In this case, one of the most strategic openings might be the following:

(1) put the body first, as the overall context of anything else that happens. In contemplative practice, the body is not what we ordinarily refer to as 'my body'. Usually, the body is an avatar, a representation. We don't relate to the body as such, but to some idea or image of the body, what it should be, how it should look like, what it should mean for ourselves or for others. These are perceptions of the body, but they are not the body. In contemplative practice, the body is approached from within, intuitively, as a pure presence within space. It has no other quality, meaning, or aura than its being-there, as the overall context within which anything else is rooted. Putting the body first in this way allows one to uncover a context within which all the other intentions unfold, and thus creates room for disengaging from those intentions and come back to the general context.

(2) cultivate contentment, as a natural and default state. Intentions and actions aim at producing certain results, which to some extent are currently missing or absent, and in most cases this mechanism is predicated on some feeling of discomfort or uneasiness for what is currently present. Taking the body as a general background, one can begin to discern the intention of simply staying with the body from the whole array of other intentions. And then, one can discern how in this simple presence of the body there is nothing that is really lacking or missing. The sense of discomfort, uneasiness, and restlessness that characterizes most of the other intentional movements is absent here. By retreating into the body, one can thus discover a space in which a spontaneous sense of contentment and satisfaction is naturally present, without any need to do anything in particular. Of course, one needs to tune one's attention in order to discern this feeling of contentment, and then one needs to cultivate it in order to bring it more prominently to the foreground of experience. But in this very attempt, attention is also trained and refined, and stillness grows without effort.

(3) surrender, drop the sense of control, sink into the experience.

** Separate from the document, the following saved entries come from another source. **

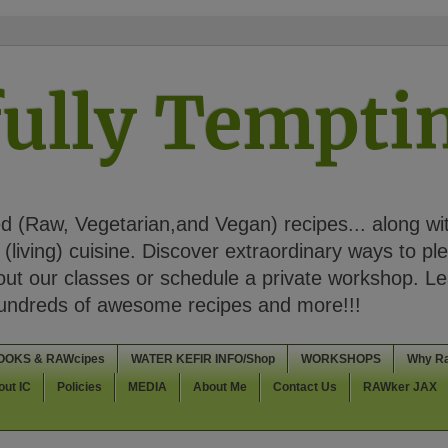
ully Tempt
 (Raw, Vegetarian,and Vegan) recipes... along wi
(living) cuisine. Discover extraordinary ways to pl
t our classes or schedule a private workshop. Lea
Hundreds of awesome recipes and more!!!
OOKS & RAWcipes
WATER KEFIR INFO/Shop
WORKSHOPS
Why R
out IC
Policies
MEDIA
About Me
Contact Us
RAWker JAX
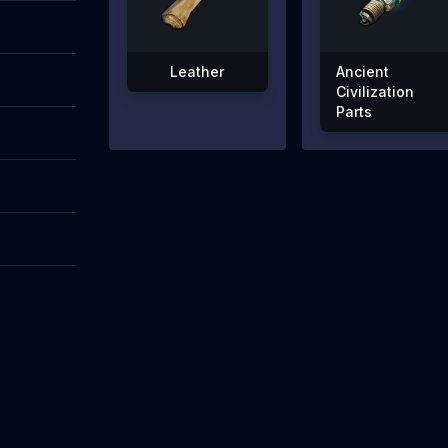
Leather
Ancient
Civilization
Parts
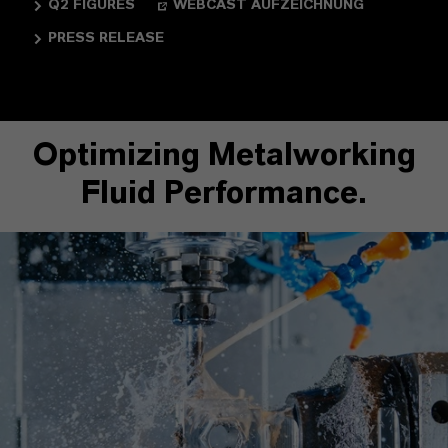
Q2 FIGURES
WEBCAST AUFZEICHNUNG
PRESS RELEASE
Optimizing Metalworking
Fluid Performance.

Once the feeling of contentment is discernible and stable enough, it is time to sink into it, to abandon oneself to it completely, as if one would enter a warm bath or a pool of clear water, and would allow the body to go under the surface, towards the depth. This ability to let go of oneself (and letting go is always letting go of oneself) is what allows contentment to grow into something much deeper and more profound, a sense of enthusiasm and pleasure, a moment of rapture, which absorbs attention entirely and reveals a very important insight: there is no need to seek anything outside. There is an unfathomable reservoir of happiness and internal peace, just right here, within, free, always accessible, inexhaustible.

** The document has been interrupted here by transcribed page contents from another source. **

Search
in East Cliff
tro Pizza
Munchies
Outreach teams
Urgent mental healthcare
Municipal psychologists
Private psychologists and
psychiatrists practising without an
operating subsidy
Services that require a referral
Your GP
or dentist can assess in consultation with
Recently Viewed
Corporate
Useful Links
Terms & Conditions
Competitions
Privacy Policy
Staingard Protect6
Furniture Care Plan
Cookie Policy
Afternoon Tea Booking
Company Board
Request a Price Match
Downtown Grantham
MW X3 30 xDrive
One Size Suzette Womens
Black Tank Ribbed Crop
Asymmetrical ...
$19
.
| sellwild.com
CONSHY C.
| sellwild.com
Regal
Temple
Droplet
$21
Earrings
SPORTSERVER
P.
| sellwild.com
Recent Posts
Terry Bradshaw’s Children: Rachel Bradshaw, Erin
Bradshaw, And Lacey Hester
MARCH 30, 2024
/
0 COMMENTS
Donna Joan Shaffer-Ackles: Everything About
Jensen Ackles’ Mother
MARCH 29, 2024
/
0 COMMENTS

This does not make the external world disappear, but it takes a huge (unnecessary and unfair) burden out of it: the external world can remain simply that, a playground for experience, but it does no longer need to be seen as a provider for happiness. Freeing the world from the hard task of supplying happiness, one might eventually meet the world for what it is, instead of searching in it what it should provide 'to me'.

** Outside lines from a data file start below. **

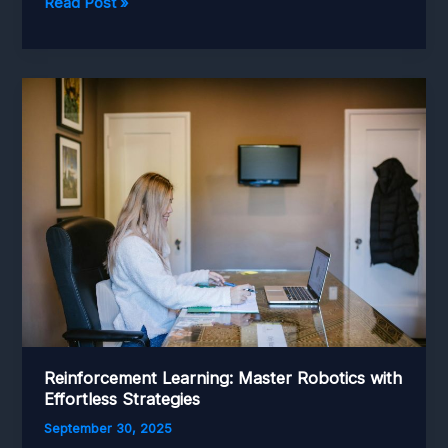
Retail
Read Post »
Automation:
Transforming
Stockrooms
to
Seamless
Storefronts
Reinforcement Learning: Master Robotics with
Effortless Strategies
September 30, 2025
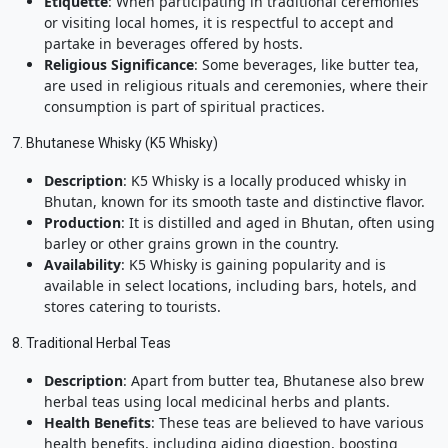
Etiquette
: When participating in traditional ceremonies
or visiting local homes, it is respectful to accept and
partake in beverages offered by hosts.
Religious Significance
: Some beverages, like butter tea,
are used in religious rituals and ceremonies, where their
consumption is part of spiritual practices.
7. Bhutanese Whisky (K5 Whisky)
Description
: K5 Whisky is a locally produced whisky in
Bhutan, known for its smooth taste and distinctive flavor.
Production
: It is distilled and aged in Bhutan, often using
barley or other grains grown in the country.
Availability
: K5 Whisky is gaining popularity and is
available in select locations, including bars, hotels, and
stores catering to tourists.
8. Traditional Herbal Teas
Description
: Apart from butter tea, Bhutanese also brew
herbal teas using local medicinal herbs and plants.
Health Benefits
: These teas are believed to have various
health benefits, including aiding digestion, boosting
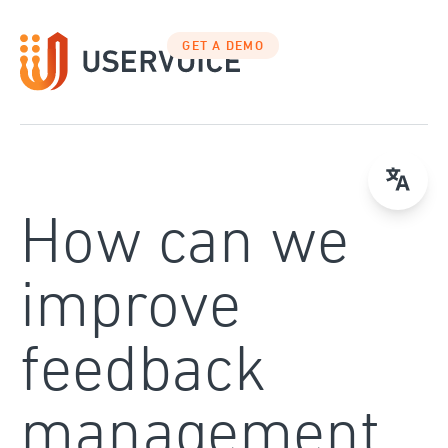
Skip
to
GET A DEMO
content
How can we
improve
feedback
management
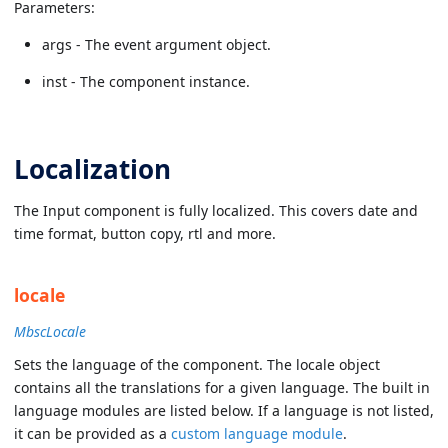
Parameters:
args - The event argument object.
inst - The component instance.
Localization
The Input component is fully localized. This covers date and
time format, button copy, rtl and more.
locale
MbscLocale
Sets the language of the component. The locale object
contains all the translations for a given language. The built in
language modules are listed below. If a language is not listed,
it can be provided as a
custom language module
.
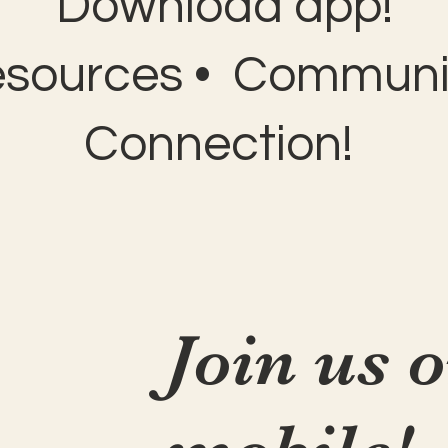
Download app!
esources • Communit
Connection!
Join us 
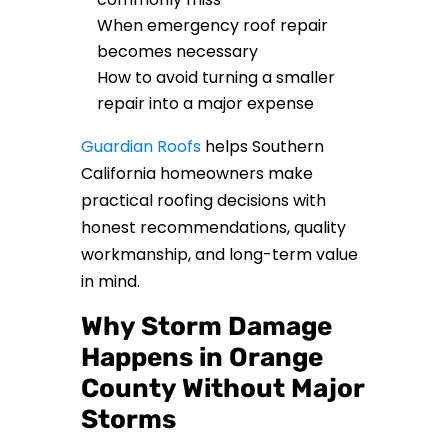
When emergency roof repair
becomes necessary
How to avoid turning a smaller
repair into a major expense
Guardian Roofs
helps Southern
California homeowners make
practical roofing decisions with
honest recommendations, quality
workmanship, and long-term value
in mind.
Why Storm Damage
Happens in Orange
County Without Major
Storms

In terms of the ultimate goals of practice, this might not be the most fundamental insight. Nevertheless, in the perspective of opening strategies for practice (which is usually a fairly long game, which takes years, decades, if not whole life-times to unfold), this is perhaps the most strategic in the beginning. For one who gains some confidence on this point, it will be natural to protect one's own practice from external circumstances and conditions, cultivate continuity and commitment, invest the time that is needed, and gain a sense of confidence in what and why one is doing, which is necessary for all further insights to arise and take root.